> **TASK DESCRIPTION**:
The task calls for the lines below from the line with "index dip: (789, 489)" to the line with "index pip: (286, 324)", both ends included, copied exactly, without any pictures.

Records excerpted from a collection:
= = = = = = =

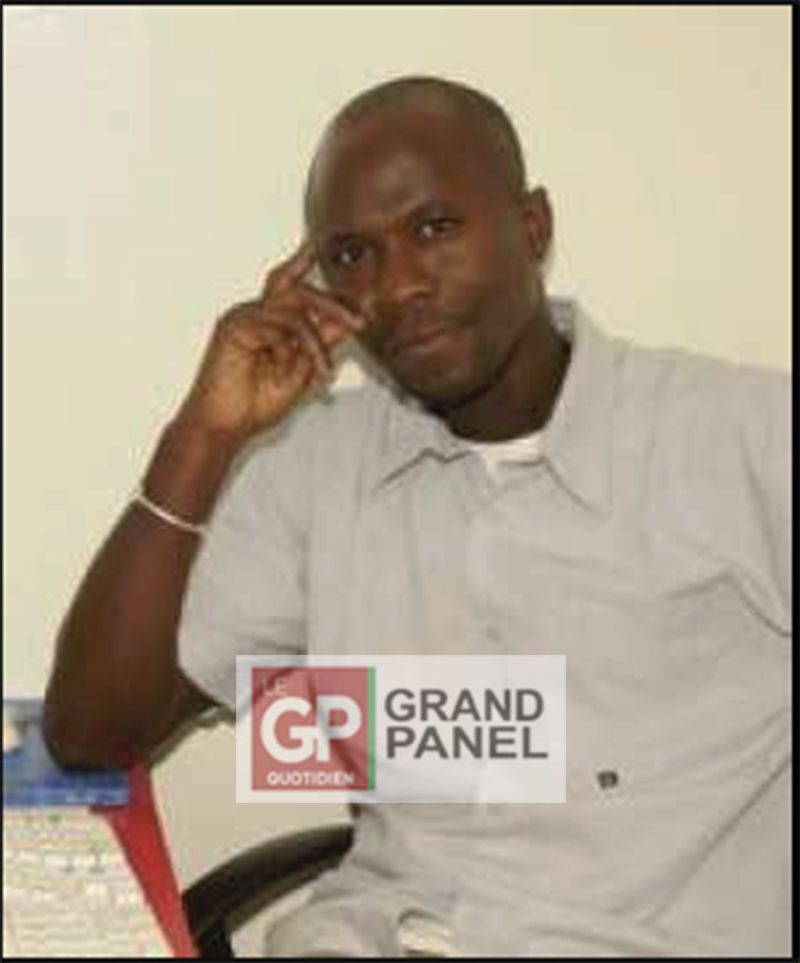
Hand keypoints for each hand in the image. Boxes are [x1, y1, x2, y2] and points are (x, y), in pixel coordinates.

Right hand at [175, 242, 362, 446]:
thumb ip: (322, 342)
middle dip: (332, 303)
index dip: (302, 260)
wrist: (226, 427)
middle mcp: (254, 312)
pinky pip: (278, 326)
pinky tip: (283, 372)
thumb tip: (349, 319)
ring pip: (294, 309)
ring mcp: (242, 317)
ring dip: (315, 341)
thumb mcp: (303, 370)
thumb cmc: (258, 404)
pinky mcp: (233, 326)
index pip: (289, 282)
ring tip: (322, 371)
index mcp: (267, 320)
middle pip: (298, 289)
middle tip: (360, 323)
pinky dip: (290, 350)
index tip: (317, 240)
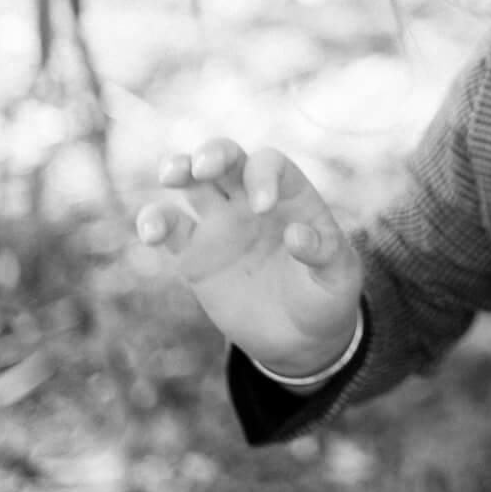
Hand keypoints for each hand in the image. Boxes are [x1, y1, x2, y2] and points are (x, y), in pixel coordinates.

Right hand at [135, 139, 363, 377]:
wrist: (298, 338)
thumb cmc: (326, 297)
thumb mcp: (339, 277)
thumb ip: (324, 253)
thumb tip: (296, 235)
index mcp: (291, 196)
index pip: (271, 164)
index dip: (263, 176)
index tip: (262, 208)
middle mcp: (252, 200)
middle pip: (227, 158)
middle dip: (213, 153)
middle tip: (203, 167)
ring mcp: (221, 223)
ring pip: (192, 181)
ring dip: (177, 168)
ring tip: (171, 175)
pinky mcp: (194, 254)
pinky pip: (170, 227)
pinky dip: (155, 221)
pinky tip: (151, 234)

= = = = = = =

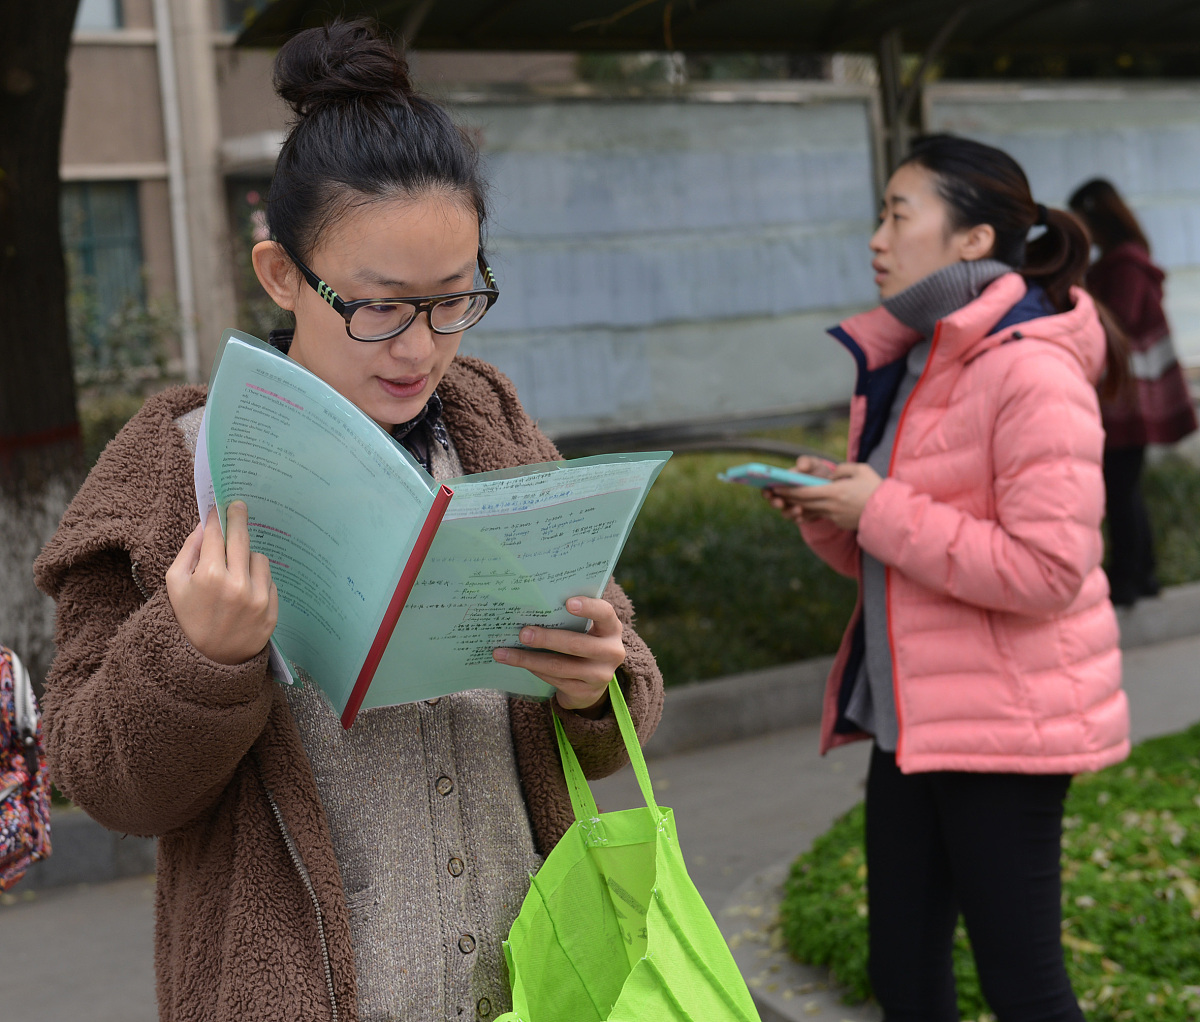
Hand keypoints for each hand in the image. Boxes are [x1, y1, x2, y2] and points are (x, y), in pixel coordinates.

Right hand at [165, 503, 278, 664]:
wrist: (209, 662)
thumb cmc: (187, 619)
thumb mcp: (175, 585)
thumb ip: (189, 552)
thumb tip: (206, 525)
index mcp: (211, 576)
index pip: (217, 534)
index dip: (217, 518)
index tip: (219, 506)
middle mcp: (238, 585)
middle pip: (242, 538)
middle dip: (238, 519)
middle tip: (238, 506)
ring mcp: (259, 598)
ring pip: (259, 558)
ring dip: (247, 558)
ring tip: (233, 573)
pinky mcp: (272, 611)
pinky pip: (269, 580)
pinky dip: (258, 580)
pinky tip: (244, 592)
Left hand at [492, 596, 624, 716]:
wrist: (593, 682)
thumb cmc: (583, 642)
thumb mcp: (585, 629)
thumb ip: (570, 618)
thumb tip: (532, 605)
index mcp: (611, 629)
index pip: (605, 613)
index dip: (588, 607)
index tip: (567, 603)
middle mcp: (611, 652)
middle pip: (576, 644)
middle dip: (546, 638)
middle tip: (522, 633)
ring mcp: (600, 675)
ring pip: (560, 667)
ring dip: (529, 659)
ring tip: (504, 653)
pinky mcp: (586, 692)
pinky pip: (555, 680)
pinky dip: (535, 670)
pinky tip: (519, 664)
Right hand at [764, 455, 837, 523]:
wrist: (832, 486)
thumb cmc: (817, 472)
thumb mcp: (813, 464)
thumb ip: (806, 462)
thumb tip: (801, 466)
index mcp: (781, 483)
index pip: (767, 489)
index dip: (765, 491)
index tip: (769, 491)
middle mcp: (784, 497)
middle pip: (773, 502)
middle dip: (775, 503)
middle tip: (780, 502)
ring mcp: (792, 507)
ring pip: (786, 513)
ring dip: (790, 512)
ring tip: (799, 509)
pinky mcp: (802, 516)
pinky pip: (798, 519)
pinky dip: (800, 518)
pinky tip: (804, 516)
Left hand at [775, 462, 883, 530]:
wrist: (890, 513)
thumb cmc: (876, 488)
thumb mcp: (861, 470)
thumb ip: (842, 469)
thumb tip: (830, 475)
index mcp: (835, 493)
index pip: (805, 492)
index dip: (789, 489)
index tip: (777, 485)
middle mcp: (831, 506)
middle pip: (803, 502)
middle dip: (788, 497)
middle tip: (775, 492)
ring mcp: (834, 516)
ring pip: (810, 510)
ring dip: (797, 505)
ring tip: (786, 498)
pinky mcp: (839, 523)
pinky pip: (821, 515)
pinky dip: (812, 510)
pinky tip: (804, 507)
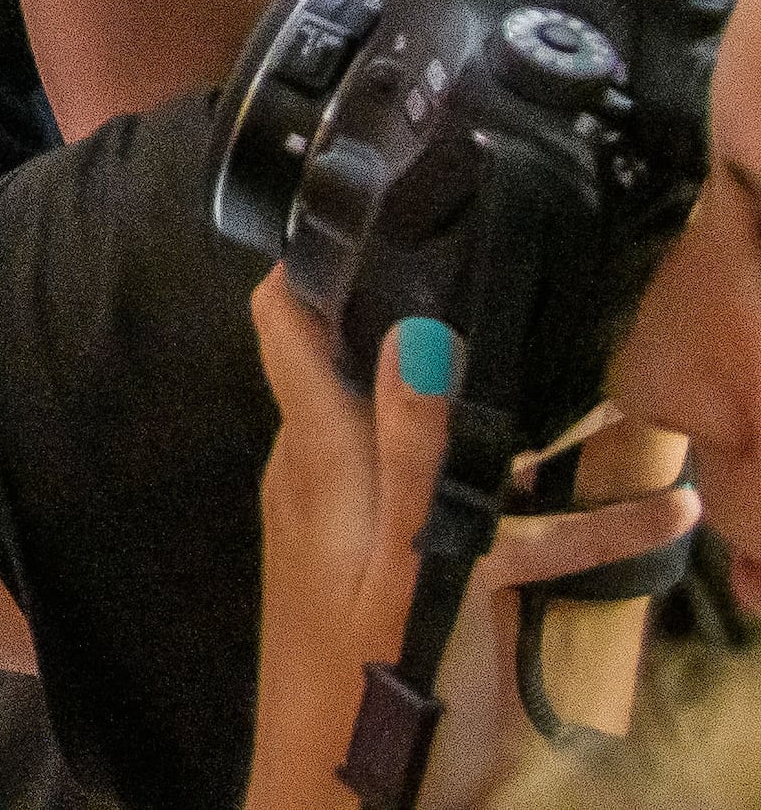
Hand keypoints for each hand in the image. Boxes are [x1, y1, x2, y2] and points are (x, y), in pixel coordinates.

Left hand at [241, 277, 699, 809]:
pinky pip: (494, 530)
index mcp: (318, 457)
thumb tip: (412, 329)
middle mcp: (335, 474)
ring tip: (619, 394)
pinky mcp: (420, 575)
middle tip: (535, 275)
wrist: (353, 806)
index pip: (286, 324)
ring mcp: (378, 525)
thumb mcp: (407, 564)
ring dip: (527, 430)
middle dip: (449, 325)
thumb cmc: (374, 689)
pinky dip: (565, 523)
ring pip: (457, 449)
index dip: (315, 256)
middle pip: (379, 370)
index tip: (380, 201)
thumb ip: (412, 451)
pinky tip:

= = = = = = =

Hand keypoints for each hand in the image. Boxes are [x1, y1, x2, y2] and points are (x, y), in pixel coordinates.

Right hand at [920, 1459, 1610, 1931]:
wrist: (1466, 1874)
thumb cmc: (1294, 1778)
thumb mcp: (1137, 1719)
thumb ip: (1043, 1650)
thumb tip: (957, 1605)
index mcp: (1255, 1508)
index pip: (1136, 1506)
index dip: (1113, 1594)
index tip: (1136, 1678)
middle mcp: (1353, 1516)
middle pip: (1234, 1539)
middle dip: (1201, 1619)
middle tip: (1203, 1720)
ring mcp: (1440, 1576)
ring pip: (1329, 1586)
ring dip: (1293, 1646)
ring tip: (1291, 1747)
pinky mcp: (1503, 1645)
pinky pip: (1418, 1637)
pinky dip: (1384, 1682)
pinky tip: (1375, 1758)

= = = = = = =

> **RESULT**:
index dip: (789, 489)
index tip: (777, 485)
middle mcp: (831, 506)
middle pip: (803, 502)
middle dip: (788, 497)
middle tip: (775, 492)
ring mcp: (834, 516)
ring pip: (810, 510)
ring dip: (797, 505)
ring tip: (786, 498)
pinky mcp: (839, 523)
pinky pip: (821, 515)
pinky dip: (812, 510)
pinky tip: (804, 507)
Hand keypoints for each hand in the image. Boxes are [x1, y1, x2, y2] and points are (x, y), in pixel coordinates.

Left hand at [241, 277, 699, 809]:
pinky pip: (494, 530)
index mcp: (318, 457)
thumb tip: (412, 329)
middle mcp: (335, 474)
ring tip: (619, 394)
pinky mcp: (420, 575)
middle tip: (535, 275)
wrist: (353, 806)
index pip: (286, 324)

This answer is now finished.